Effective incident management requires the integration of data infrastructure, analytical methodology and organizational culture, aligned with the conditions that support the reduction of event recurrence and the measurable advancement of institutional maturity.

Key topics:
1. Human error as a symptom of systemic failures, not an isolated cause
2. Classification of contributing factors across hierarchical levels (HFACS)
3. Impact of cognitive load, fatigue and workload on clinical decision-making
4. Just Culture as the foundation for reporting and organizational learning
5. Human factors–based investigative methodologies (London Protocol, RCA, and RCA2)

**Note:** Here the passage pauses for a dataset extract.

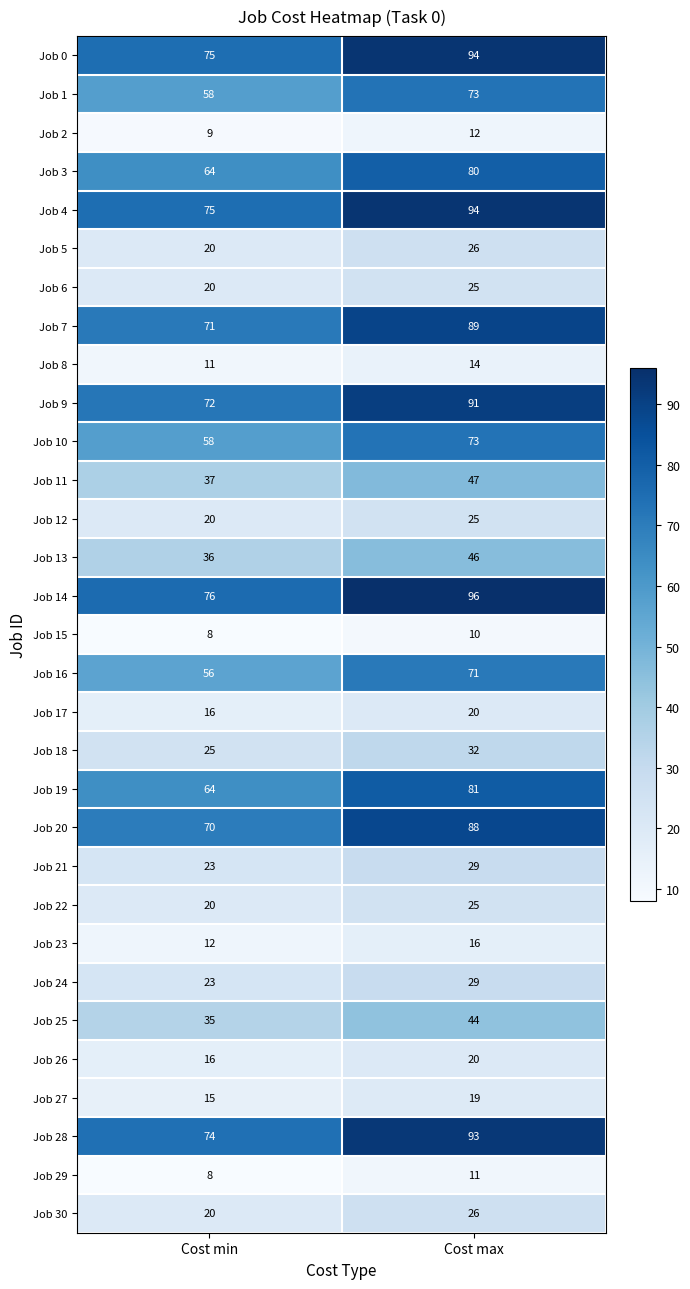

The value of Job 28 at Cost min is 29. True or false?

False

6. Technology and data infrastructure as the foundation of structured incident management

Content:
Human Error as a Symptom, Not a Cause
When an adverse event occurs in a healthcare institution, the initial organizational response often focuses on identifying who made the error. This approach, while common, is both technically limited and counterproductive: it does not eliminate the conditions that made the error possible, does not strengthen the system, and, most critically, discourages reporting—the primary input for organizational learning in patient safety.
Understanding human factors in the care environment requires moving away from a punitive, individual-centered logic toward a systemic perspective grounded in evidence and internationally recognized frameworks.